Negroponte has made significant progress, but he has also catalyzed the debate over the role of computing in poor nations -- and ruffled a few feathers. He failed to reach an agreement with Microsoft on including its Windows software in the laptop, leading Microsoft executives to start discussing what they say is a less-expensive alternative: turning a specially configured cell phone into a computer by connecting it to a television and a keyboard.

Bill Gates, Microsoft's co-founder and chairman, demonstrated a mockup of his proposed cellular PC at the Consumer Electronics Show in Las Vegas earlier this month, and he mentioned it as a cheaper alternative to traditional PCs and laptops during a public discussion here at the annual meeting of the World Economic Forum. Craig Mundie, Microsoft's vice president and chief technology officer, said in an interview here that the company was still developing the idea, but that both he and Gates believed that cell phones were a better way than laptops to bring computing to the masses in developing nations.
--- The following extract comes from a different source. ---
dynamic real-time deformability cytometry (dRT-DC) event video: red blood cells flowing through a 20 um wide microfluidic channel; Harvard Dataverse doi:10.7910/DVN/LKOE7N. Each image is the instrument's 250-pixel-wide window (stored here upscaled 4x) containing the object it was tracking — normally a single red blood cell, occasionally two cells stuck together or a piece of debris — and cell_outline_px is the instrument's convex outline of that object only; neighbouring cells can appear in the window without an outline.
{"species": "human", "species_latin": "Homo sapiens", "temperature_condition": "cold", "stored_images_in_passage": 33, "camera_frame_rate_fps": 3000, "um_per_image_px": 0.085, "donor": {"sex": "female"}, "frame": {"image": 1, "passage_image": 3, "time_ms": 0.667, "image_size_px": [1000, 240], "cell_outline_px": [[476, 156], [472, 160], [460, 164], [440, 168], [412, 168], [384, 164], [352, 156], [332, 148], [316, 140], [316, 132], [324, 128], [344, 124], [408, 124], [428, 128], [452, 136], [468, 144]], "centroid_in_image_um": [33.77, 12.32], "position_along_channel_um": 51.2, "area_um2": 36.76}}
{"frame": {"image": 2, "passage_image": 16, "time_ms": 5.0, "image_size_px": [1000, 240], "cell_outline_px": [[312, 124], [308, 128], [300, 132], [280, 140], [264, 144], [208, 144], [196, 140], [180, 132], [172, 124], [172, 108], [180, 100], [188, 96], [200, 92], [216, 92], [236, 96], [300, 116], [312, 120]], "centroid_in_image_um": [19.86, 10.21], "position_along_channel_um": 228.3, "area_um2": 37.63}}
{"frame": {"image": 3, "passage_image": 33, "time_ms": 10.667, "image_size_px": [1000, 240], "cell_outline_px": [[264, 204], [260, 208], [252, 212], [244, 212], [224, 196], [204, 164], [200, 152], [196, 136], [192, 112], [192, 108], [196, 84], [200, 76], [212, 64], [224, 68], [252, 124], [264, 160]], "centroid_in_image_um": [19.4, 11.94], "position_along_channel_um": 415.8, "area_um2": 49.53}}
"Everyone is going to have a cell phone," Mundie said, noting that in places where televisions are already common, turning a phone into a computer could simply require adding a cheap adaptor and keyboard.

Mundie said there was no firm timing for the cell phone strategy, but that the company had encouraged such innovations in the past by building prototypes for manufacturers.

It is not clear to what extent Negroponte's decision to use free open-source operating system software in the laptop instead of Windows spurred the alternative plan from Microsoft. But Gates has been privately bitter about it, and Mundie has been skeptical in public about the project's chance of success.

"I love what Nick is trying to do," Mundie said. "We have a lot of concerns about the sustainability of his approach."

This has not deterred Negroponte. At a private meeting on Saturday, he said he had a commitment from Quanta Computer of Taiwan to manufacture the computers, had raised $20 million for engineering and was close to a final commitment of $700 million from seven nations -- Thailand, Egypt, Nigeria, India, China, Brazil and Argentina -- to purchase 7 million laptops.

Also on Saturday, Negroponte's nonprofit group, One Laptop Per Child, signed a memorandum of understanding with the UN Development Program at a news conference to develop technology and learning resources.

Negroponte is showing only a mock-up of his laptop, which will have a carrying handle, built-in stereo speakers, a wireless data connection and a hand crank to generate power. He said that he hoped to be able to hand out working laptops to some participants at the forum in Davos next year.